L’organisation suisse est à la hauteur de leur réputation. Massage gratuit, pasta party la veille, petit déjeuner le matin, re-pasta party après la course : on ne mourra pas de faim. Le petit déjeuner est servi à partir de 4h30 pour respecter le temps de digestion. Il vaut mieux se coucher tôt pour en profiter !

L’hébergement se fait dans un gymnase tout équipé, les matelas sont fournis. Il s’agit de tapis de sport épais, bien plus moelleux qu’un tapis de sol de camping. Prévoir bandeau pour les yeux et boules Quiès, la nuit est courte et pas question d’en gâcher une miette ! Le duvet peut être léger, le gymnase retient la chaleur de la journée et humaine.

Spécificités du circuit

Les routes et chemins donnant sur la piste sont barrés avec de la rubalise ou des planches rouges et blanches croisées, ce qui est très rassurant. Les virages et descentes sont annoncés par des panneaux jaunes carrés. Bien les surveiller pour anticiper les petits virages secs.

Le début de la course est assez encombré (environ 400 patineurs lâchés simultanément) mais la piste est assez large à ce moment-là (on est en agglomération). C’est donc le moment idéal pour se trouver un bon peloton.

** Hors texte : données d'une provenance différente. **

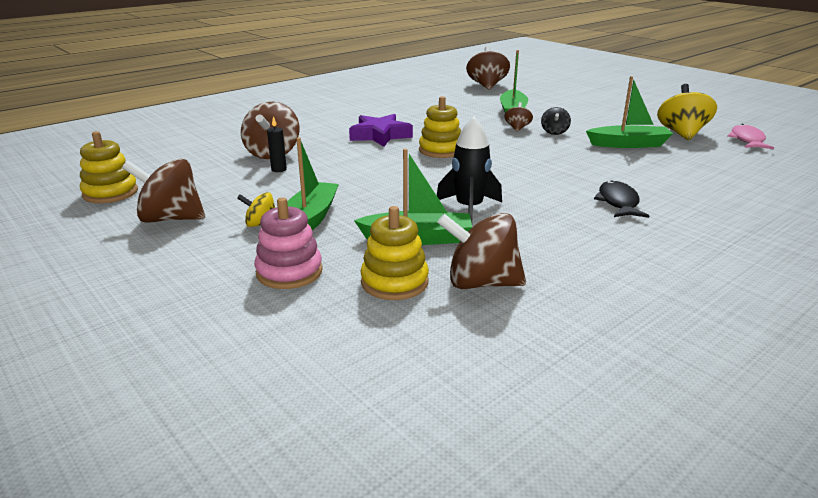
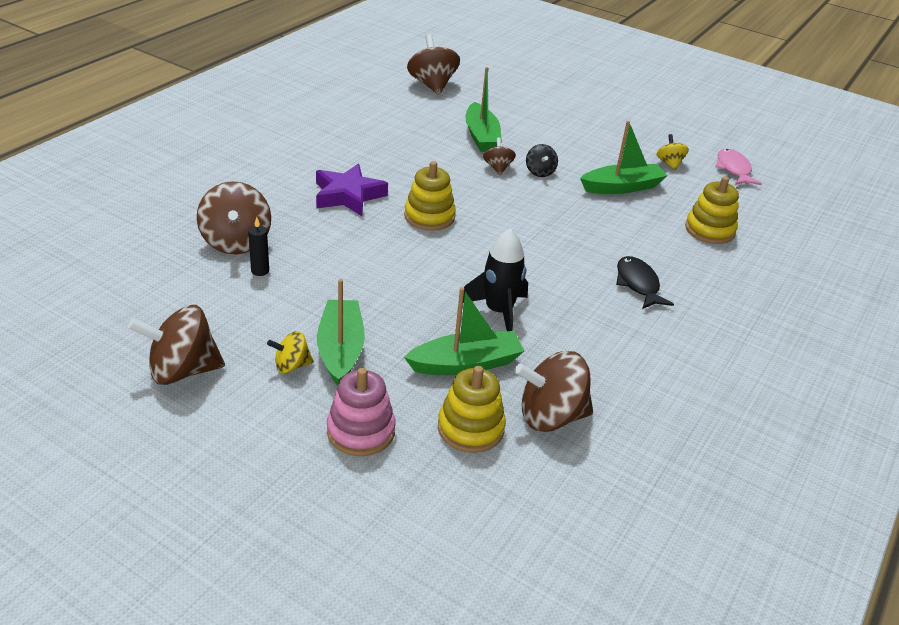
camera: 20 degrees left, 10 degrees up
(110, 193) = (77, 337): yellow stacking toy -> yellow stacking toy (709, 230)
(682, 134) = (669, 163): yellow spinning top -> yellow spinning top, size x0.53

Au bout de 20km environ, vous trouverez une descente longue, sinueuse et dans laquelle un peloton bien lancé atteint allègrement les 80km/h. Âmes sensibles, rassurez-vous : un tapis vert couvre la partie droite de la chaussée pour descendre à vitesse raisonnable. De plus, la descente est immédiatement suivie d’une remontée qui permet de retomber à 40-50 km/h. Garder les yeux ouverts, car un virage gauche 90 degrés attend juste en haut de la remontée.

Nombre de vitesseux de Générations Roller Sport sont d’anciens descendeurs à qui une bonne descente ne fait pas peur, et je ne pense pas avoir froid aux yeux. Mais ayant mal serré le haut de mon patin droit, impossible de contrôler mon pied et j’ai du me relever à partir de 70km/h sous peine de m’écraser en plein peloton. Dommage…

Autour de 30km (et de 90 au retour), 2 passages de trottoir avec caniveau en pavés. Pas un gros décrochage, mais les pelotons dans lesquels j’ai roulé n’avaient pas le réflexe de prévenir, ça peut donc surprendre.

Le circuit commence à monter plus souvent à partir de 50 km environ, ne pas trop se dépenser jusque là (faire de petits relais, éviter les à-coups).

A environ 60km, un peu après le début de la partie où l’on croise la tête de course sur le retour, le circuit tourne brusquement à droite entre les champs.

A partir de 80/90km, la notion de peloton disparaît : il devient très difficile de suivre le rythme d’un autre. Le circuit ne fait plus que monter à partir de là, et le revêtement grattonne plus fréquemment qu’ailleurs. Les ampoules adorent, les pieds beaucoup moins…

L’arrivée en ville se fait dans les 5 derniers kilomètres (panneaux à 10, 5, 2 et 1 km de l’arrivée). Les 2 faux plats descendants des 2 derniers kilomètres permettent de faire remonter l’aiguille du compteur du vitesse sans trop se fatiguer, ce qui est toujours bon pour le moral…

Bon à savoir

Possibilité de se faire masser gratuitement après la course. Douche obligatoire avant le massage (comme on les comprend !). Compter environ 30 minutes d’attente. Et « crampe » se dit « Krampf » en allemand, c’est facile à retenir. Plus facile que de s’en débarrasser…

Pas la peine de se charger lourdement pour partir : vous trouverez un point de ravitaillement tous les 10 km. A chacun de ceux-ci, on vous tendra des bouteilles d’eau, de jus de pomme pétillant, de Rivella, des demi bananes, des gels, etc. Sur certains points -Top du top-, un ravitailleur en roller propose un plateau de gels et fruits, et une moto vient se caler à hauteur de peloton pour distribuer eau et gels.

Il me semble que les panneaux « Era » annoncent les points de ravitaillement, mais vu l’état du cerveau durant la course, je ne garantis rien !

On trouve pas mal d’infos sur le forum de Roller en ligne : le tracé GPS de la course, le profil officiel, des demandes et propositions de covoiturage, le classement officiel 2009 et les photos de l’évènement.